Soon after I moved to western Colorado from the humid Midwest 20 years ago, I learned that a reservoir is not a lake. My family and I were eager to test our new canoe on the local reservoir, which I'd driven by a month earlier. Its dark waters beckoned to me, lapping against a thick conifer forest. I couldn't wait.
But by the time we got there, those waters had receded 20 yards from the shore. We had to slog through sucking layers of muck just to launch the boat. The paddle wasn't great, either: no branches over the water, no quiet little coves with minnows below and birdsong above -- just bathtub rings of barren rock and soil and numerous silt bars that grounded the boat. Every time we got out to push, we were swallowed up to our thighs.
Eventually, I learned that this is how many Western reservoirs work: They fill up with runoff in the spring, only to be drained by late summer, when farmers downstream call on the water to irrigate late-season crops.
Our particular water project -- Paonia Dam and Reservoir, completed by the federal Bureau of Reclamation in 1962 -- is part of the great World War II-era dam buildup in the West. Such projects have shaped the region, providing water storage vital to agriculture and urbanization in the desert. It seems odd, then, that -- as dam-expert George Annandale notes in our interview with him on page 18 -- most were built to last only a century or two, as if we'd only planned to stick around for a short time.
Blame the lowly dirt particle. The inexorable accumulation of silt was only an afterthought when the federal government went on its dam-building binge, but today no one denies that a day of reckoning is coming. As Wayne Ranney, a northern Arizona geologist, tells writer Craig Childs in this issue's cover story, "We think the dam ... is mightier than the river, but nothing could be farther from the truth."

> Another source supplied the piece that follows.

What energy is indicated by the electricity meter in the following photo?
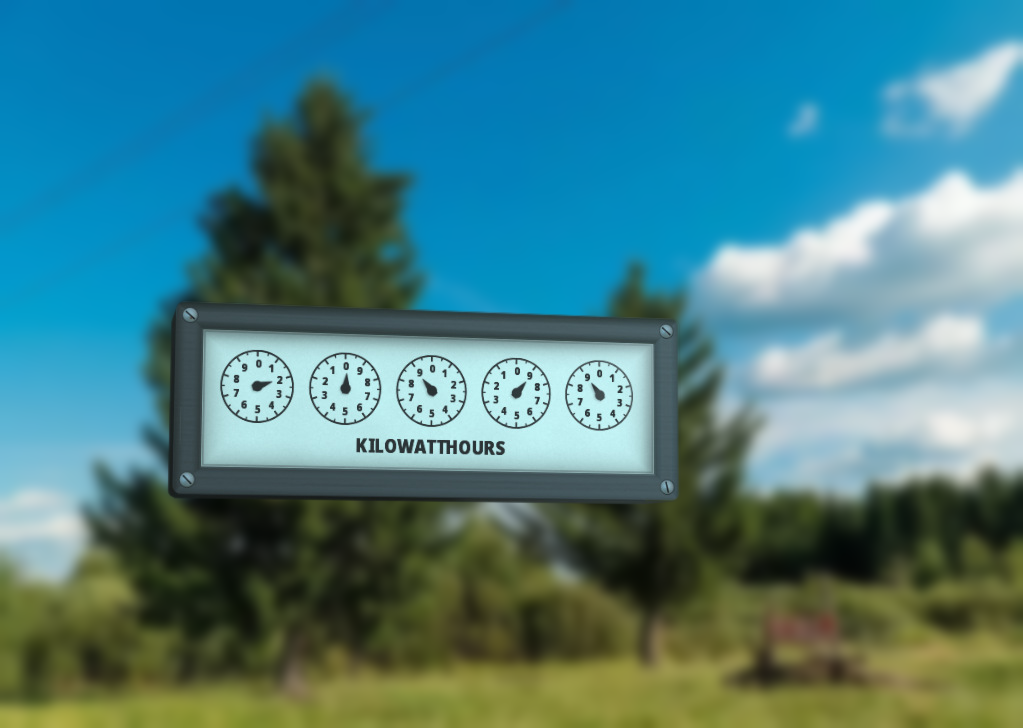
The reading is 19889 kWh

Childs' thoughtful float down the lower San Juan River into the West's second-largest reservoir, Lake Powell, reminds us that rivers and the sediments they carry work ceaselessly against the impediments we erect. And unless we ceaselessly -- and expensively -- maintain and manage these structures, the rivers will one day triumph.
Paonia Reservoir, which holds back the aptly named Muddy Creek, may be one of the first to go; in 50 years, silt has reduced its capacity by about 19 percent. In those ever-building deposits, future paleontologists might find the fossilized bones of the 29 elk that, in the winter of 2008, plunged to their deaths through a thin ice layer. When state wildlife officials walked the reservoir's dry bottom the following fall, they found no trace of the animals.